Question

If \[G\left( x \right)=-\sqrt{25-{{x}^{2}}}\], then \[\underset{x\to 1}{\mathop{\lim }}\,\dfrac{G\left( x \right)-G\left( 1 \right)}{x-1}\] is
A. \[\dfrac{1}{\sqrt{24}}\]
B. \[\dfrac{1}{5}\]
C. \[-\sqrt{24}\]
D. None of these

Answer 1

Hint: In the given question, we have been asked to find the limit of a given expression and we have to solve the given question using the L-hospital rule. In order to solve the question, first we need to differentiate the numerator and denominator with respect to ‘x’ one by one. Then by taking the limit x = 1 as it is given in the question we will put x = 1 in the differential expression. Then simplified further to get the answer.
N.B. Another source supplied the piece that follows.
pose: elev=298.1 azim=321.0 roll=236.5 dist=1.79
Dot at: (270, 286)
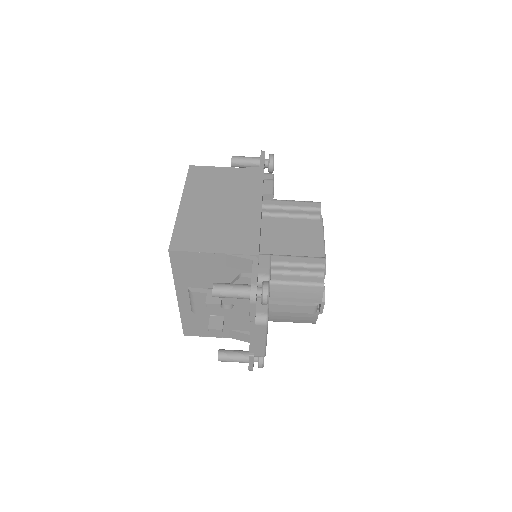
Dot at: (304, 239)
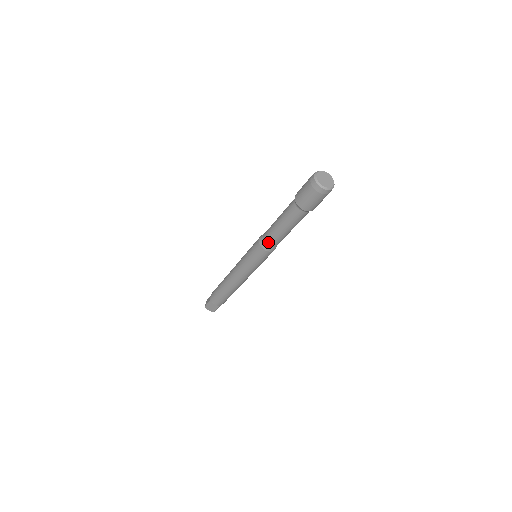
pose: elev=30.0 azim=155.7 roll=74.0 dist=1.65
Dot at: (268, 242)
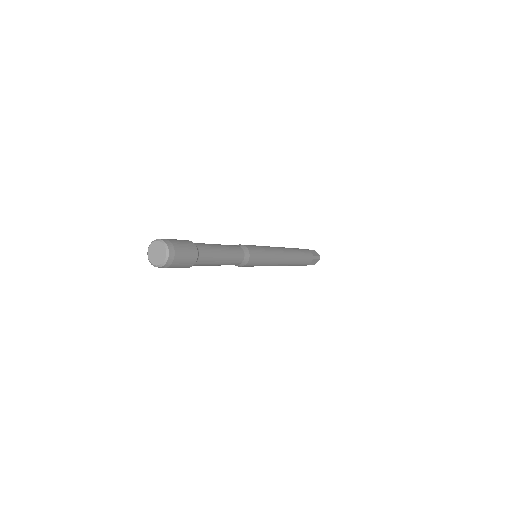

Complete step by step solution:
We have given that,
\[G\left( x \right)=-\sqrt{25-{{x}^{2}}}\]
And
As we know that,
\[\underset{x\to 1}{\mathop{\lim }}\,\dfrac{G\left( x \right)-G\left( 1 \right)}{x-1}\] is of \[\dfrac{0}{0}\] form.
Since when we put the value of x = 1 the numerator and denominator become zero.
Thus,
Solving \[\underset{x\to 1}{\mathop{\lim }}\,\dfrac{G\left( x \right)-G\left( 1 \right)}{x-1}\], using the L-hospital rule.
Here,
Differentiate numerator and denominator one-by-one,
\[\dfrac{d}{dx}G\left( x \right)-G\left( 1 \right)=G'\left( x \right)-0\], and
\[\dfrac{d}{dx}x-1=1-0\]
Therefore,
\[\dfrac{d}{dx}\left( \dfrac{G\left( x \right)-G\left( 1 \right)}{x-1} \right)=\dfrac{G'\left( x \right)-0}{1-0}=G'\left( x \right)\]
Now,
Taking \[G'\left( x \right)\]
We have,
\[G\left( x \right)=-\sqrt{25-{{x}^{2}}}\]
Differentiate the above function using the chain rule, we get
\[G'\left( x \right)=-\dfrac{1}{2\sqrt{25-{{x}^{2}}}}\times -2x=\dfrac{x}{\sqrt{25-{{x}^{2}}}}\]
Thus,
\[G'\left( x \right)=\dfrac{x}{\sqrt{25-{{x}^{2}}}}\]
Now taking the limit ‘x’ approaches to 1,
\[G'\left( 1 \right)=\dfrac{1}{\sqrt{25-{{1}^{2}}}}=\dfrac{1}{\sqrt{24}}\]
Therefore,
\[\underset{x\to 1}{\mathop{\lim }}\,\dfrac{G\left( x \right)-G\left( 1 \right)}{x-1}=\dfrac{1}{\sqrt{24}}\]

So, the correct answer is Option A.

Note: While solving these types of problems, students need to be very careful while doing the calculation part to avoid making any type of error. They need to know about the concept of the finding the value of limit of a given expression using l’hospital rule. Instead of using l’hospital rule we can factorizing the polynomial and then putting the given value of x i.e. the limit and simplified further. Both the ways we will get the same answer.